YOUR TASK
Restate the listing below line for line and word for word, without the pictures.

#####

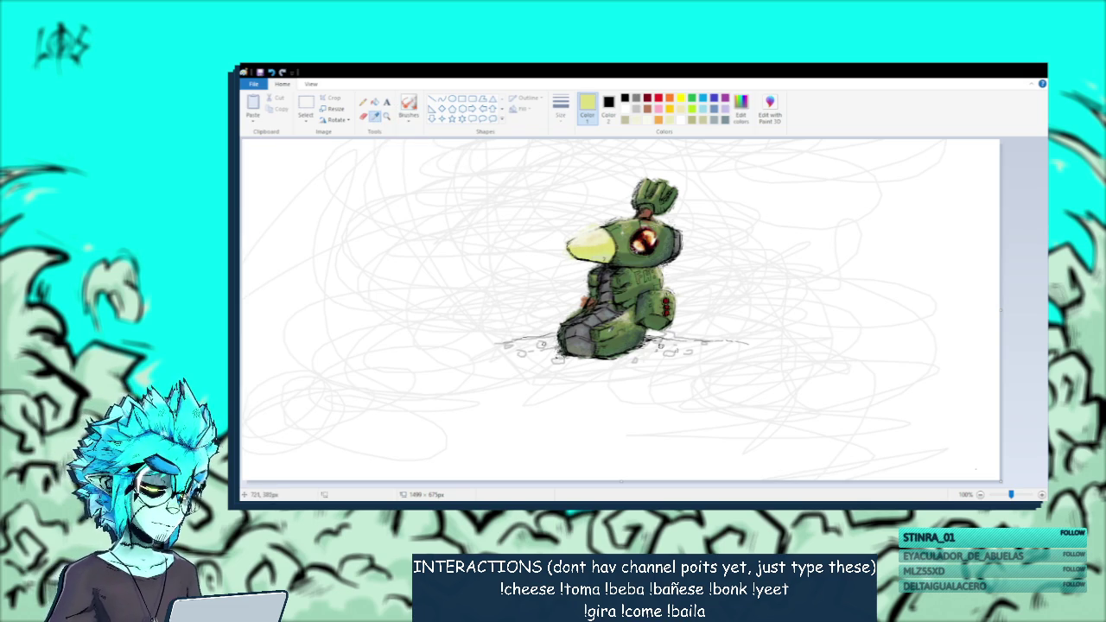
{"action": "left_click", "coordinate": [599, 331]}
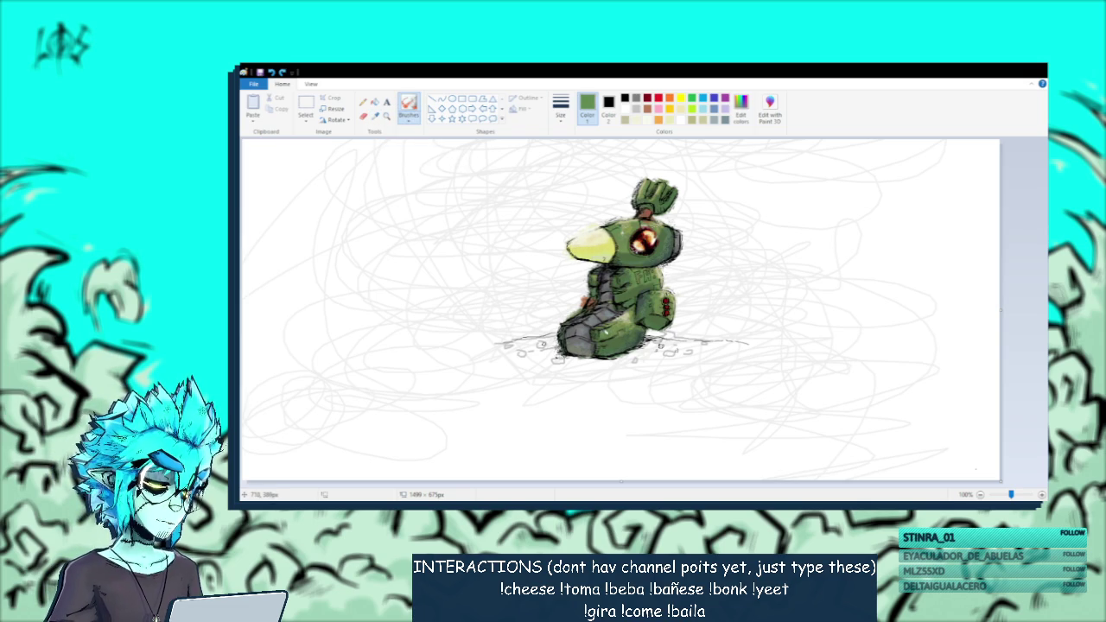
{"action": "left_click", "coordinate": [375, 116]}
{"action": "left_click", "coordinate": [570, 346]}
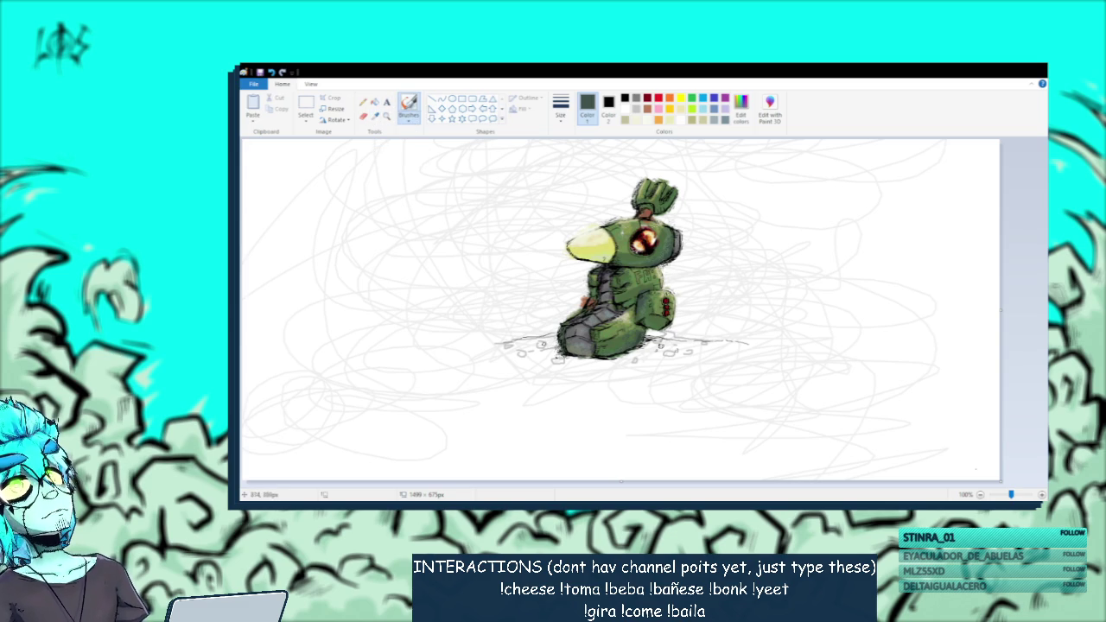
Zoom in, choose black, and begin the signature beside the chest, undoing the misdrawn V-strokes.
{"action": "scroll", "coordinate": [436, 362], "scroll_direction": "up", "scroll_amount": 1}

#####

RESULT FOR THIS EXERCISE
{"action": "left_click", "coordinate": [599, 331]}
{"action": "left_click", "coordinate": [375, 116]}
{"action": "left_click", "coordinate": [570, 346]}
Zoom in, choose black, and begin the signature beside the chest, undoing the misdrawn V-strokes.
{"action": "scroll", "coordinate": [436, 362], "scroll_direction": "up", "scroll_amount": 1}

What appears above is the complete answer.